William Silber has written extensively on the subject. There is a short paper available here. He has also written a book on this crisis http://www.amazon.com/When-Washington-Shut-Down-Street/dp/0691127476 I don't completely agree with his conclusions, but his historical account of the crisis is unmatched in detail. 

 

In 1908, Theodore Roosevelt was approaching the end of his second term and while the economy had struggled in 1906 & 1907 things were turning around and Roosevelt remained extremely popular. This made it easy for his Vice President Taft to ride on Roosevelt's popularity to win the presidency despite internal friction between the progressives and the "old guard" in the Republican party. Like Roosevelt, Taft was a self-proclaimed progressive, but he was also more inclined to compromise with conservatives and was less willing to exercise presidential power than Roosevelt. 

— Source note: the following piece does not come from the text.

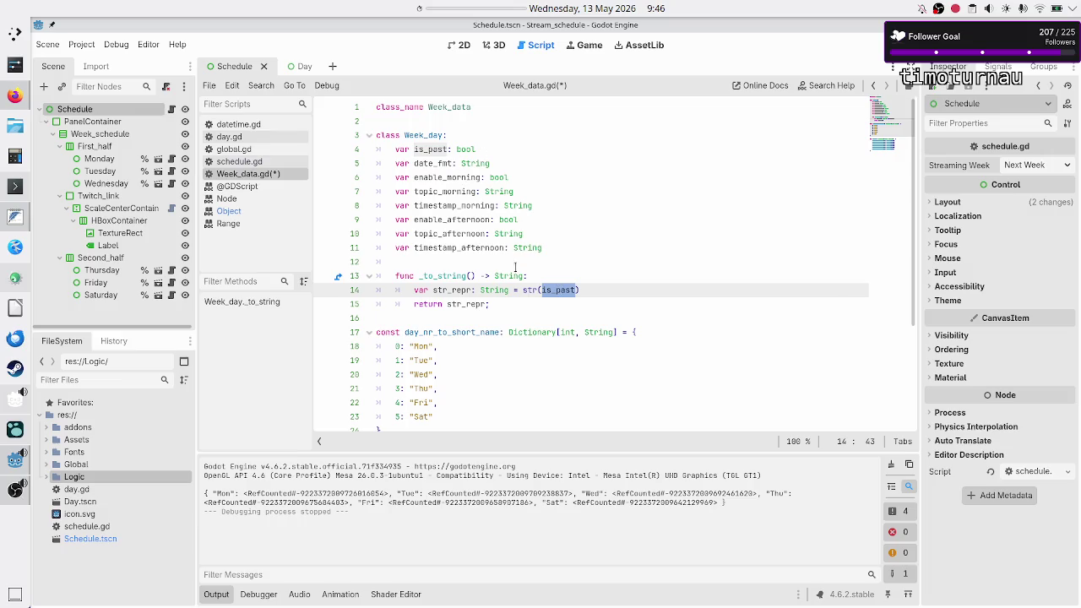
pyautogui.click(599, 290)
pyautogui.write('+')
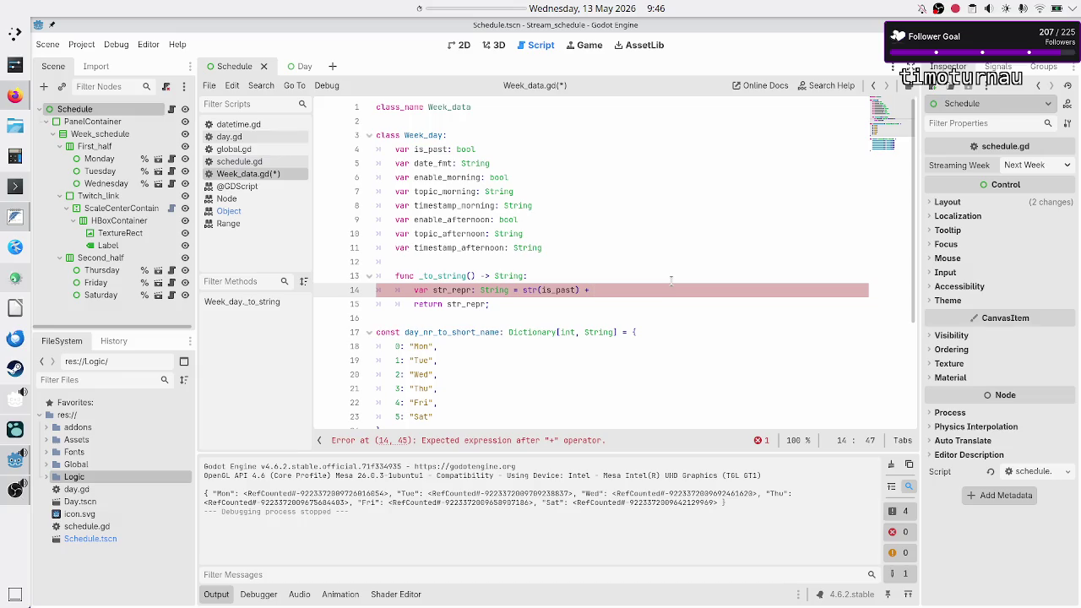
pyautogui.write('"')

Under Taft's administration there were a couple of laws passed worthy of notice. First the Payne-Aldrich Tariff Act which lowered many tariffs but was generally a compromise bill that left everyone unhappy. It did include a corporate income tax of 5% which was challenged in front of the Supreme Court in Flint v. Stone Tracy Co. 220 US 107 (1911) Ultimately, the Court upheld the tax as a "special excise" tax and not an income tax. However, the point became moot when the 16th Amendment was ratified just a couple of years later making income taxes constitutional.

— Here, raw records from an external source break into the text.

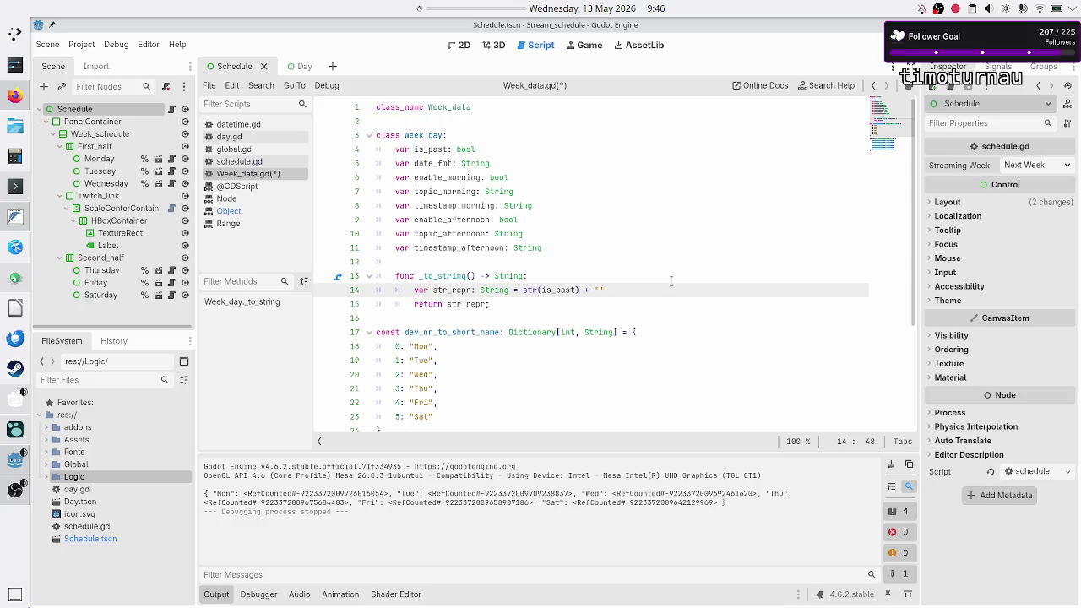
pyautogui.write(', "')
pyautogui.write(' + ')
pyautogui.write('date_fmt')
pyautogui.write(';')
pyautogui.press('Return')
# Step: Add a str_repr += line appending str(enable_morning), topic_morning and timestamp_morning in _to_string
pyautogui.write('str')
pyautogui.press('Return')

Taft also doubled down on trust busting using the Sherman Act filing 90 lawsuits against trusts. Yet despite this, the progressive wing of the party continued to move away from him and he faced constant criticism from Roosevelt. In the 1912 election, Roosevelt ran for President under the "Bull Moose" ticket splitting the Republican vote and Taft came in third place with 25%, the worst defeat for a sitting President in history. The democrat party became the political home for progressives under the leadership of President Woodrow Wilson.  

 

 

Brian37's picture

Translation of our exalted

Translation of our exalted professor who is teaching the rest of us economics." Money equals power and anything is justified if we have no speed limits and simply let those with money rule us."

But lets give him some credit, I am sure he donates to Alzheimer's disease, he needs to because the top 1% seems to forget how fucked the rest of us have been because of their behavior.